Avec une élégance troublante, cette créature arachnéenne étend ses pattes comme des antennes — prêtes à piéger, ressentir, cartographier. Forgée en fil de fer, sa matière n’est pas un hasard : froide, conductrice, invasive. Elle ne rampe pas sur les murs — elle circule dans le domaine numérique, tissant un réseau qui capture bien plus que des insectes. Elle scanne.
Cette araignée n’est pas biologique. C’est une métaphore du Web lui-même. Silencieuse, omniprésente, résiliente, elle érige des architectures invisibles où la donnée devient proie. La sculpture évoque la surveillance, le traçage, le ciblage comportemental — et surtout, l’enfermement.
La forme est légère, mais le sens est lourd.
La toile est absente
—
With unsettling elegance, this arachnid creature extends its legs like antennae—ready to trap, feel, map. Forged from wire, its material is no accident: cold, conductive, invasive. It does not crawl across walls—it crawls across the digital realm, spinning a network that entangles more than insects. It scans.
This spider is not biological. It’s a metaphor for the Web itself. Silent, omnipresent, and resilient, it builds invisible architectures where data becomes prey.
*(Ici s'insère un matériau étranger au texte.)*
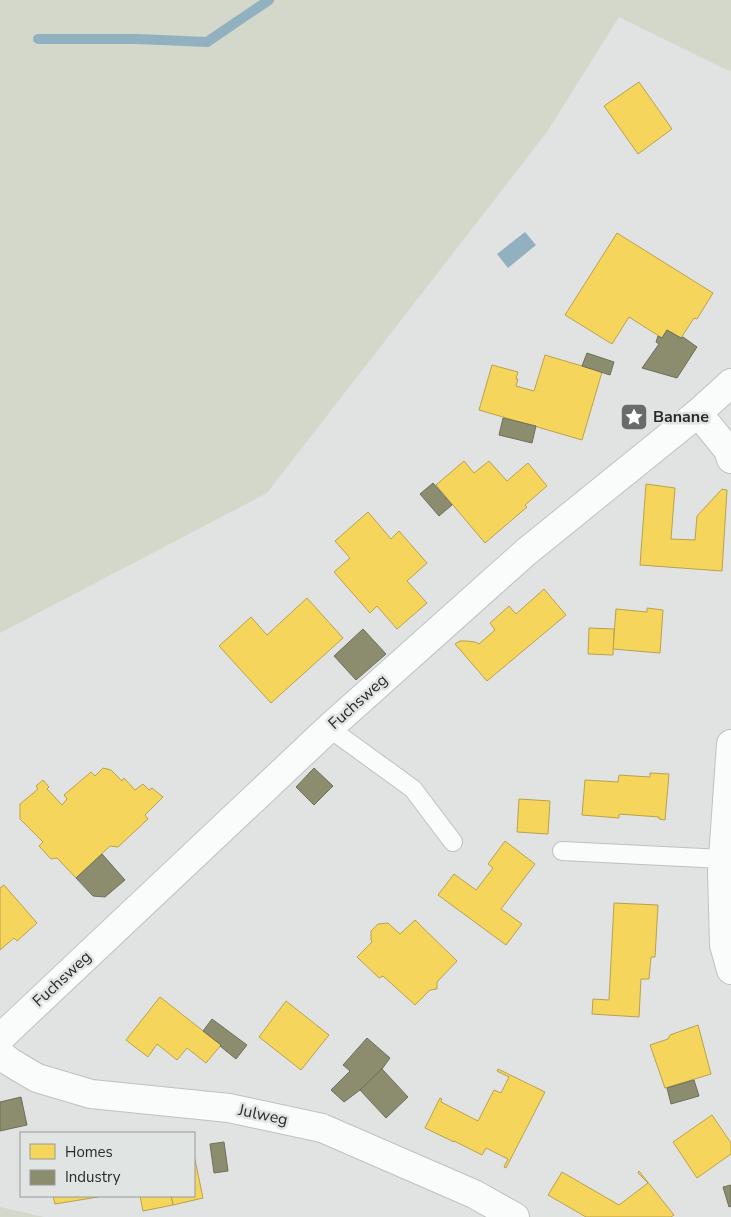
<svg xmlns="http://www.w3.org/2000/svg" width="731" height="1217" font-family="'Nunito Sans',sans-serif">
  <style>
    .green { fill: #d3d8ca }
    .water { fill: #91b1c0 }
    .homes { fill: #f6d55c; stroke: #b8a24d }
    .industry { fill: #8c8c6e; stroke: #6e6f5a }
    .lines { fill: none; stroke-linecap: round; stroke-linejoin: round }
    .stream { stroke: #91b1c0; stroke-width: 10 }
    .lane-casing { stroke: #bfc0c0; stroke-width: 20 }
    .street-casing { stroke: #bfc0c0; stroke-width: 30 }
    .lane { stroke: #fafbfb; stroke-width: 18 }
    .street { stroke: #fafbfb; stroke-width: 28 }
    .labels { text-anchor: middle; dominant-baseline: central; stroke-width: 5; stroke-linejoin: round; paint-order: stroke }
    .poi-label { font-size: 16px; font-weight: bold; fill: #292a2a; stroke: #e0e4e3; text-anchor: start }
    .street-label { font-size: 16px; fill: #292a2a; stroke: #e0e4e3 }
  </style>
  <rect width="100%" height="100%" fill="#e1e3e2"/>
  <g class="green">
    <path d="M0,0H731V72L619,17L547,132L267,493L0,633Z"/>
    <path d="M0,1207L44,1217H0Z"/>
  </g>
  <path class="water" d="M525,232L536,245L508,268L497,254Z"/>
  <g class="homes">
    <path d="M639,82L672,129L638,154L604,106Z"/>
    <path d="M617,233L713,293L697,319L694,318L681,338L667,330L662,338L629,317L612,344L565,315Z"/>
    <path d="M545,355L602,372L582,440L479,410L492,365L518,372L516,379H518L516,386L534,391Z"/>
    <path d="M464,461L474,473L489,461L507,481L528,463L547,486L525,505L527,507L485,543L436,485Z"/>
    <path d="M646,484L675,488L671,539L695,540L697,516L722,489L727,490L722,571L640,565Z"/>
    <path d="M368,512L391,539L399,531L427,563L407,581L427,603L397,629L377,606L370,613L334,572L350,558L335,541Z"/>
    <path d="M544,589L566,615L487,681L455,644L460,641H467L475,642L479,644L495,630L490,623L509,606L516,614Z"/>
    <path d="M307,598L343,638L271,703L219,646L251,617L267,635Z"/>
    <path d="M647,608L663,610L660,653L613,649L616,609L647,612Z"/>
    <path d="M589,628L614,629L613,655L588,654Z"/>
    <path d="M103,768L111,770L122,781L124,778L135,790L143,784L149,790L152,788L163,797L145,815L148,819L118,847L110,846L76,878L57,858L51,859L39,846L43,842L20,819V804L38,789L36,786L43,780L49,787L47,789L62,805L67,799L64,795L91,772L95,776Z"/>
    <path d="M650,773L669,774L665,820L659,819V817L619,814V818L582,815L585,780L618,782L619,775L650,777Z"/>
    <path d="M519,799L550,801L548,834L517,832Z"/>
    <path d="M505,841L535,864L501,909L522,924L506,945L438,895L454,874L476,890L493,868L488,864Z"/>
    <path d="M4,885L37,923L17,941L14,938L0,950V888Z"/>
    <path d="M614,903L658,905L655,957H651L649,979H641L639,1017L592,1014L593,999L609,1000Z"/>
    <path d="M415,920L457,961L437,982V989L430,990L415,1005L383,976L379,978L357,957L372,942L371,940V931L378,924L388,923L400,934Z"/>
    <path d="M160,997L221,1045L206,1063L187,1048L177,1060L157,1044L148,1057L126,1040Z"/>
    <path d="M286,1001L329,1035L301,1070L259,1037Z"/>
    <path d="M698,1025L711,1074L665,1088L650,1045L668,1039L670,1035Z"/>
    <path d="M498,1069L545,1092L506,1168L504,1167L508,1159L486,1148L482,1155L454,1141V1142L425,1128L440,1098L442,1099L441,1102L478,1121L494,1090L501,1093L509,1077L497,1071Z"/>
    <path d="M712,1115L731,1143V1154L697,1178L673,1142Z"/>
    <path d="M194,1155L203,1198L173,1205L171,1196H194Z"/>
    <path d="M639,1171L674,1215L671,1217H586L548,1195L562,1172L619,1205L648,1183L638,1173Z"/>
    <path d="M53,1196H98V1197L55,1204Z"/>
    <path d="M140,1196H171L173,1205L143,1211Z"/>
  </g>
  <g class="industry">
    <path d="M667,330L681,338L683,337L697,347L677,378L642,368L659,344L656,342L658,336L662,338Z"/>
    <path d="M587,353L614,362L610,375L582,366Z"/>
    <path d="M503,418L536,426L532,443L499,435Z"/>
    <path d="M433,483L452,505L439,516L420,494Z"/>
    <path d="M363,629L386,654L356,680L334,656Z"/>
    <path d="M314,768L333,786L314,805L296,787Z"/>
    <path d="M102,854L125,880L105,897L93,896L76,878Z"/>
    <path d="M212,1019L247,1045L236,1059L220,1046L221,1045L203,1031Z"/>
    <path d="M367,1038L390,1058L382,1069L360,1090L344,1102L331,1090L350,1071L343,1065Z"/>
    <path d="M382,1069L408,1097L386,1118L360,1090Z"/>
    <path d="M694,1080L699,1096L671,1104L667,1088Z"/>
    <path d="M21,1097L27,1125L0,1131V1102Z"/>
    <path d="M224,1142L228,1171L214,1173L210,1144Z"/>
    <path d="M731,1185V1206L729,1207L723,1187Z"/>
  </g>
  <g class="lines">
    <path class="stream" d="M38,39H137L207,42L269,0"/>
    <g class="lane-casing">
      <g id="lane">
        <path d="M329,728L413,789L453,842"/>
        <path d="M562,851L723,859"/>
      </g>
    </g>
    <g class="street-casing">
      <g id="street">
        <path d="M698,413L728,450L731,459"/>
        <path d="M731,744L722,872L724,945L731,970"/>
        <path d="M0,1038L329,728L526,552L698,413L731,383"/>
        <path d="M0,1054L10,1062L37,1078L91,1094L229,1108L322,1128L474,1194L515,1217"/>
      </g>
    </g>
    <use href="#lane" class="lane"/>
    <use href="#street" class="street"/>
  </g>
  <defs>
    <g id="sight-square" transform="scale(1.4375)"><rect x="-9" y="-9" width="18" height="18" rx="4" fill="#696b6a" stroke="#e0e4e3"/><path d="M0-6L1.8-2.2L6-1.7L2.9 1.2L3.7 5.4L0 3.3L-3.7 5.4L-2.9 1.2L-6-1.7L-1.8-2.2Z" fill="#fff"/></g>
  </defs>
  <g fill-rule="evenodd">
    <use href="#sight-square" x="634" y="417"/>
  </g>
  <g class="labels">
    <g class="poi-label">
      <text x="653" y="417">Banane</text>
    </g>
    <g class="street-label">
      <text transform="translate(358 702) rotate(-42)">Fuchsweg</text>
      <text transform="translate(62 979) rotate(-43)">Fuchsweg</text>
      <text transform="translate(263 1115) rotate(12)">Julweg</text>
    </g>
  </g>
  <rect x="20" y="1132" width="175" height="65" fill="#e0e4e3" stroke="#979a99"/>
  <rect x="30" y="1144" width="25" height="15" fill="#f6d55c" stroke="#979a99"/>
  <text x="65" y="1157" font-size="15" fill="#292a2a">Homes</text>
  <rect x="30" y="1170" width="25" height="15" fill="#8c8c6e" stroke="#979a99"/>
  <text x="65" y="1182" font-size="15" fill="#292a2a">Industry</text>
</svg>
The sculpture references surveillance, tracking, behavioral targeting, and above all, entrapment.
Cette sculpture fusionne la solennité d’un trophée de chasse avec la fragilité d’une créature fantasmée. Une branche noueuse de romarin, évoquant des bois, s’élève depuis un tronc incrusté de copeaux de crayons pastel — traces de création, d’érosion et d’épuisement. La naiveté de l’enfant a cessé.
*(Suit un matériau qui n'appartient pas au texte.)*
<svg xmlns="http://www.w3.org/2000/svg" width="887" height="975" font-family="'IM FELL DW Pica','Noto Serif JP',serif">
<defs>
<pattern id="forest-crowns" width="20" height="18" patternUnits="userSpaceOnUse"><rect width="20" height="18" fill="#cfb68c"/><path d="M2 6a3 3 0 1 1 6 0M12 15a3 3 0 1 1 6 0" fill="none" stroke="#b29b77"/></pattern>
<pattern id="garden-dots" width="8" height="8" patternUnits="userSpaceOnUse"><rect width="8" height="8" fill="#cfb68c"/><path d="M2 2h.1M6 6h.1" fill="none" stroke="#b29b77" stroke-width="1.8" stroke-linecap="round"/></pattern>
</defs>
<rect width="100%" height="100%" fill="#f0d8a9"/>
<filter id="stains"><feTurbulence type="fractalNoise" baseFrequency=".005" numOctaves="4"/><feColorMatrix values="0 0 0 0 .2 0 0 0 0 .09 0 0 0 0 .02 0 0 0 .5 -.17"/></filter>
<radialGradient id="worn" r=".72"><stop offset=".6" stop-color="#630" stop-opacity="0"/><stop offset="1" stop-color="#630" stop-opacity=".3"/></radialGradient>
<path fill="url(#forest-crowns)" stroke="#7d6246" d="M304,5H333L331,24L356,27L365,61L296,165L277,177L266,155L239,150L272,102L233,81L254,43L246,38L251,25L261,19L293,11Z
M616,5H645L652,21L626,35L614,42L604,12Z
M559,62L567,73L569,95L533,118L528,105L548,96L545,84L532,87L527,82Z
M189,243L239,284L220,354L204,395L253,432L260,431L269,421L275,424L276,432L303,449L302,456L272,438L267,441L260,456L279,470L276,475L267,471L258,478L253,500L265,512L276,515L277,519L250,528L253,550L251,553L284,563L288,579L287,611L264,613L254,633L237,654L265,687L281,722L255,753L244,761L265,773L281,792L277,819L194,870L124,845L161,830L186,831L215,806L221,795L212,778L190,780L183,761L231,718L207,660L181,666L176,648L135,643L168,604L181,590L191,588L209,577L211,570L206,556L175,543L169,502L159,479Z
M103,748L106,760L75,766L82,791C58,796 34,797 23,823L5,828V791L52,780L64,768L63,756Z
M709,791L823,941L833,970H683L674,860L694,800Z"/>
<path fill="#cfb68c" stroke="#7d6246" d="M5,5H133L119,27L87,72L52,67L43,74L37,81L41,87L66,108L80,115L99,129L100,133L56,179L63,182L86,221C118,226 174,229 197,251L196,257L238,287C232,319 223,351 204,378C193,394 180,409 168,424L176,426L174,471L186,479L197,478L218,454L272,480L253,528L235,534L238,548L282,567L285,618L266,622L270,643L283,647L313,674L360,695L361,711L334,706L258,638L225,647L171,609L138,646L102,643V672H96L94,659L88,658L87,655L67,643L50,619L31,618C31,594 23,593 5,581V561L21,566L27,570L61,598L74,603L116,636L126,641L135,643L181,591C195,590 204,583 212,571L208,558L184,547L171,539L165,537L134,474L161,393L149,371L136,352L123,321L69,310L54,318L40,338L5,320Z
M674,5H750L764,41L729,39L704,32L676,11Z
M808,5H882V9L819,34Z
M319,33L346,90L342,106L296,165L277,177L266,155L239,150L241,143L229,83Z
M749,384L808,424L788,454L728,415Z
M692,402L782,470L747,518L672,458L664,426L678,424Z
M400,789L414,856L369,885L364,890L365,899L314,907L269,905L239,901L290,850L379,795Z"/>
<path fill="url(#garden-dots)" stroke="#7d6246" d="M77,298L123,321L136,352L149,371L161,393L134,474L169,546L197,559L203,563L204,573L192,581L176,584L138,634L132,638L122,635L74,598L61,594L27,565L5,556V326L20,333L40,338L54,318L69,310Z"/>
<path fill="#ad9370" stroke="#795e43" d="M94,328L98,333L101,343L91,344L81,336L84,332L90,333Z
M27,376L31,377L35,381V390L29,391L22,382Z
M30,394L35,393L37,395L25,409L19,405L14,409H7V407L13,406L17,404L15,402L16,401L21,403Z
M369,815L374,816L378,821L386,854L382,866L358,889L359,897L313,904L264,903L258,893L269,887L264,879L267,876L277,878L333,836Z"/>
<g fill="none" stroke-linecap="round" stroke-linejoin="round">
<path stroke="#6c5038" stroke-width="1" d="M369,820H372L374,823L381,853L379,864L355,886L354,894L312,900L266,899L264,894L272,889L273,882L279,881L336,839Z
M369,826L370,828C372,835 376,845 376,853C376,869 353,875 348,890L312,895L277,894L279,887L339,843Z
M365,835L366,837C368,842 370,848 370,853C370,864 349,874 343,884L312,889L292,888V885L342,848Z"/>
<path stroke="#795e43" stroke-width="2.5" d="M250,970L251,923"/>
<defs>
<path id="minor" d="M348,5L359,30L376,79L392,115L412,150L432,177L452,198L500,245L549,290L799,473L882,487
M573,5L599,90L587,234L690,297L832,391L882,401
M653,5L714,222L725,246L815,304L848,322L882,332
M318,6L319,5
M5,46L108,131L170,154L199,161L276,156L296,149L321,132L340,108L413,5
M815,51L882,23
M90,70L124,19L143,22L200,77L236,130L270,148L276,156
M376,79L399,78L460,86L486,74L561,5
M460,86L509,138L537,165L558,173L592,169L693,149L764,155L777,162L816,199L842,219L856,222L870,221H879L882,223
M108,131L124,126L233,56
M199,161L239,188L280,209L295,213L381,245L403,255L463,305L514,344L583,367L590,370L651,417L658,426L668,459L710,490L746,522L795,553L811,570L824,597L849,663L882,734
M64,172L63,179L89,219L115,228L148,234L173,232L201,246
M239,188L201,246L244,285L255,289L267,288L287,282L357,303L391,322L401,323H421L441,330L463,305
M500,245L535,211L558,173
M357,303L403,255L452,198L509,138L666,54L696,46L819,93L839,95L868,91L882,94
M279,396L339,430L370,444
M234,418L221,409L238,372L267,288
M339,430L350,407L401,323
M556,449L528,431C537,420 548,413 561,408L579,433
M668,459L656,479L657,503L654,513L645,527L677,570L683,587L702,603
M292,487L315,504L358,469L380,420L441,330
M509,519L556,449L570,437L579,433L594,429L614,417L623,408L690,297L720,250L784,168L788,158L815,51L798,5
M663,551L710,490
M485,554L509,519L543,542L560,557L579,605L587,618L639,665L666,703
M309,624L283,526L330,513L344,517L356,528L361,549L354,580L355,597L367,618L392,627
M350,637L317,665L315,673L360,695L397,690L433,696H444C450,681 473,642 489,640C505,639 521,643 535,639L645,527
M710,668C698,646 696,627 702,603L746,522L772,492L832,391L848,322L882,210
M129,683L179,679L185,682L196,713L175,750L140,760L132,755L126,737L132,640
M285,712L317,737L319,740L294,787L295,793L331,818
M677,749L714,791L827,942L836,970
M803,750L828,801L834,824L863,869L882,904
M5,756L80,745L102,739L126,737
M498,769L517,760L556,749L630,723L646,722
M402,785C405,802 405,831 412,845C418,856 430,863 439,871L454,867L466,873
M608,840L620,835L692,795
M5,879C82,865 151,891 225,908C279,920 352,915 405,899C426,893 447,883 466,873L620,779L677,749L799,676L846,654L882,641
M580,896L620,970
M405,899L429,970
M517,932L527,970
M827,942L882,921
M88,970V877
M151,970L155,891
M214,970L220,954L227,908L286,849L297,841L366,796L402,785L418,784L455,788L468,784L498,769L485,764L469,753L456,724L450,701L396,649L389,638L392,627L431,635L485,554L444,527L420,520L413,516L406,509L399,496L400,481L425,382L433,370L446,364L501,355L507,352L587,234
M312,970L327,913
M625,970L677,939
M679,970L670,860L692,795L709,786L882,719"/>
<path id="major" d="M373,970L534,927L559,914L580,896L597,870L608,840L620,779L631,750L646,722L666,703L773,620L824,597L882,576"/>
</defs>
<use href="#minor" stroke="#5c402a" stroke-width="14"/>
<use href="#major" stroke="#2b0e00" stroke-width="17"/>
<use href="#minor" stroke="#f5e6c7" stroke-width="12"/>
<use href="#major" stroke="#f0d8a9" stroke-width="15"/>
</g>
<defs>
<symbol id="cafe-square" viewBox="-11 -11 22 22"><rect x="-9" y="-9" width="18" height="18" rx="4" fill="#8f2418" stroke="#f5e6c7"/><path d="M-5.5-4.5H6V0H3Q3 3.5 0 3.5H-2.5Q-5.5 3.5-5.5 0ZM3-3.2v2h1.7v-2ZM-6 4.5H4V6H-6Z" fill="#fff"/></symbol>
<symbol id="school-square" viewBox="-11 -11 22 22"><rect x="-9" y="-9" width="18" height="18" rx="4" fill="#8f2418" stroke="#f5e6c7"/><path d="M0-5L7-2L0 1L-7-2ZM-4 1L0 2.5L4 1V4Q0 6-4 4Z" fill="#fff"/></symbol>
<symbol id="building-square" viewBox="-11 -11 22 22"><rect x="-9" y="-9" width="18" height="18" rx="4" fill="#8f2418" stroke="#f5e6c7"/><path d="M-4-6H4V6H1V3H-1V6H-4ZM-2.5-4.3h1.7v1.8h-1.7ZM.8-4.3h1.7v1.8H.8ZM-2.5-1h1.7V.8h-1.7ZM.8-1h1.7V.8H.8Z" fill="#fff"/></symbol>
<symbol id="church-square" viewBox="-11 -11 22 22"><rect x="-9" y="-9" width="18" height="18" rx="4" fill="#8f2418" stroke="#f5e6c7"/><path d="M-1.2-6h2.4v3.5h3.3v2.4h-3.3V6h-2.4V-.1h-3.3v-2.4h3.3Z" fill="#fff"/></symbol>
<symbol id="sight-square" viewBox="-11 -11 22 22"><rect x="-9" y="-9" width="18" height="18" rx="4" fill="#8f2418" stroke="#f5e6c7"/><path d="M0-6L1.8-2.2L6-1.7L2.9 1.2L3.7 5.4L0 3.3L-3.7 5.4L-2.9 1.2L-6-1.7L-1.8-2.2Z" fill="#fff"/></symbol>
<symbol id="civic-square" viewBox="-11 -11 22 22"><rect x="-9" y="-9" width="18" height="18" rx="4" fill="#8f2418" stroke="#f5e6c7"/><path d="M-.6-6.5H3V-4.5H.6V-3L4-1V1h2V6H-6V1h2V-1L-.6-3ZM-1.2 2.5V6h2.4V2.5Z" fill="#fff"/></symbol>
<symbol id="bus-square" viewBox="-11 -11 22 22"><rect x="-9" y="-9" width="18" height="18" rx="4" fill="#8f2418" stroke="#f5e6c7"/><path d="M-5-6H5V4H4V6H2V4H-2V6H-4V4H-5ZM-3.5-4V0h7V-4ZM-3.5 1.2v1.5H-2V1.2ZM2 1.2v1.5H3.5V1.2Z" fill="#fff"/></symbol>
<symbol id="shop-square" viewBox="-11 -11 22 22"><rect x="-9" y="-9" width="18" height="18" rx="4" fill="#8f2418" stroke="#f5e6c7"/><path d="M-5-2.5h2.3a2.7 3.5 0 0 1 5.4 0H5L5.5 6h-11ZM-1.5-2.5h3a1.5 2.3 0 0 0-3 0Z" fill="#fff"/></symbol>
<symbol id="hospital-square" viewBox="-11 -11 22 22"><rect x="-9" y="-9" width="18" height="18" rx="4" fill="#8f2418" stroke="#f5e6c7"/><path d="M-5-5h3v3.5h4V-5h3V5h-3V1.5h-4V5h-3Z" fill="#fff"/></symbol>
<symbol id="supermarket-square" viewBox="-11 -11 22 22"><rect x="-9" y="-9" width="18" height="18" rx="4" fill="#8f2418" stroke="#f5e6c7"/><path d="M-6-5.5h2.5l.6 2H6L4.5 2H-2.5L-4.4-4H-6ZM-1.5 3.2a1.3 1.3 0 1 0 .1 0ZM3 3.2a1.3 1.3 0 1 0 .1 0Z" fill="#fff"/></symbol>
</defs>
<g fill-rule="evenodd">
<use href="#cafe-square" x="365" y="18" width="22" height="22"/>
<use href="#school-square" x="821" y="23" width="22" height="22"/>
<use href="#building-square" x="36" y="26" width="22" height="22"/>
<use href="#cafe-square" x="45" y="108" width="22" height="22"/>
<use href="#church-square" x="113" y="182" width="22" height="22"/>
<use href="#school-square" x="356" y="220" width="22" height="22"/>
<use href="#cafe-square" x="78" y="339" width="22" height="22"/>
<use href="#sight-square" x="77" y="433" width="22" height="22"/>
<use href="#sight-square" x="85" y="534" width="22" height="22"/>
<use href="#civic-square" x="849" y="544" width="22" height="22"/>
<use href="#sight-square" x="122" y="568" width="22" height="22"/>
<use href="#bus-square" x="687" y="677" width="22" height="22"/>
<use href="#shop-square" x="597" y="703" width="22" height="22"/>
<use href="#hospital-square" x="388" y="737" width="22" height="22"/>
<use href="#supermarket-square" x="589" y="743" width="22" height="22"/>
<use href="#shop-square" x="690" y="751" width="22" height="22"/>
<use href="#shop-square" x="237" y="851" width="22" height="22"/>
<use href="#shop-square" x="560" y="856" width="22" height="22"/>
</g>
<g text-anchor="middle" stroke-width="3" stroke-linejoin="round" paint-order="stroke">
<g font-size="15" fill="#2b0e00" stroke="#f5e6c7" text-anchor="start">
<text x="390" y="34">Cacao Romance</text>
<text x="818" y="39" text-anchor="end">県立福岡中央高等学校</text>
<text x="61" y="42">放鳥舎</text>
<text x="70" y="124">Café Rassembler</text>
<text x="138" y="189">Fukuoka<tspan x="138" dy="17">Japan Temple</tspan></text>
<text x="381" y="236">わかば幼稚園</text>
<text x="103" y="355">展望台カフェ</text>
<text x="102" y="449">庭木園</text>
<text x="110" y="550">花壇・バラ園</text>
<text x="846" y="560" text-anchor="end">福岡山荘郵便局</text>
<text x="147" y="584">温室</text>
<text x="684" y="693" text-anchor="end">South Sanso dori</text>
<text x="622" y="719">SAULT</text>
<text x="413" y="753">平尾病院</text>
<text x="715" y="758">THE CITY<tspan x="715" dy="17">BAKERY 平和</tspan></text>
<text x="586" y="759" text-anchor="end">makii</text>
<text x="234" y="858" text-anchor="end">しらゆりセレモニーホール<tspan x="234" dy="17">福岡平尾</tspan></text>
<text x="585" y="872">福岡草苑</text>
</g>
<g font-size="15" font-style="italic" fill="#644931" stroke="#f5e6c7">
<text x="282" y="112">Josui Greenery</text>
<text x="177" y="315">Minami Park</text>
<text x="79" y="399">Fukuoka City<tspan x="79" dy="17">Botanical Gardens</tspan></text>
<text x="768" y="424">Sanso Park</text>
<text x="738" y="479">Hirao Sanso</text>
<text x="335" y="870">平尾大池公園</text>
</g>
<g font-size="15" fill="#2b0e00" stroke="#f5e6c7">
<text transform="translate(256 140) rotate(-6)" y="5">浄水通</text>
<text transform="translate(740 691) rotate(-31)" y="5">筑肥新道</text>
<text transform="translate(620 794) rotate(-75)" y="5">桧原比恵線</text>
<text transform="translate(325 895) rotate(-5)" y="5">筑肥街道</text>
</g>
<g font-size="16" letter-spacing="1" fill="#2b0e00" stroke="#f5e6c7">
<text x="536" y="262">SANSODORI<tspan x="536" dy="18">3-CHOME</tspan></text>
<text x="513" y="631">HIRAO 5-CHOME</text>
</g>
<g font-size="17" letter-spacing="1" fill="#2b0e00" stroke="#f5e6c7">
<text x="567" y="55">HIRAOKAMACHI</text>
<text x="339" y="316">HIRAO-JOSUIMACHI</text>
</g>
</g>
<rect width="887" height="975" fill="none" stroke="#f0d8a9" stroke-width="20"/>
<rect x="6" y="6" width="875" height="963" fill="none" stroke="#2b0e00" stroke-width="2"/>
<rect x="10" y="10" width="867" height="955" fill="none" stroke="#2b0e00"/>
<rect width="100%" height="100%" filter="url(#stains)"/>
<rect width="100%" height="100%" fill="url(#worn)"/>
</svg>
La licorne, icône de pureté et d’imaginaire, est étrangement absente : ne subsiste que son socle évidé, exposé comme une conquête. Ici, la licorne devient la proie ultime — non des chasseurs d’autrefois, mais des start-ups modernes lancées dans une course effrénée à la disruption.
C’est la tête trophée du capitalisme de l’innovation, où même le merveilleux doit être dompté, scalé et monétisé.
—
This sculptural hybrid merges the solemnity of a hunting trophy with the fragility of a fantasized creature. A gnarled branch, shaped like antlers or a horn, rises from a trunk encrusted with pastel pencil shavings—traces of creation, erosion, and overuse. The unicorn, icon of purity and imagination, is conspicuously absent: what remains is its hollowed pedestal, a relic displayed like a conquest. In this reading, the unicorn becomes the ultimate prey—not of ancient hunters, but of modern start-ups chasing disruption at all costs. It is the prize head mounted by innovation’s self-congratulatory culture, where even the fantastical must be subdued, scaled, and monetized.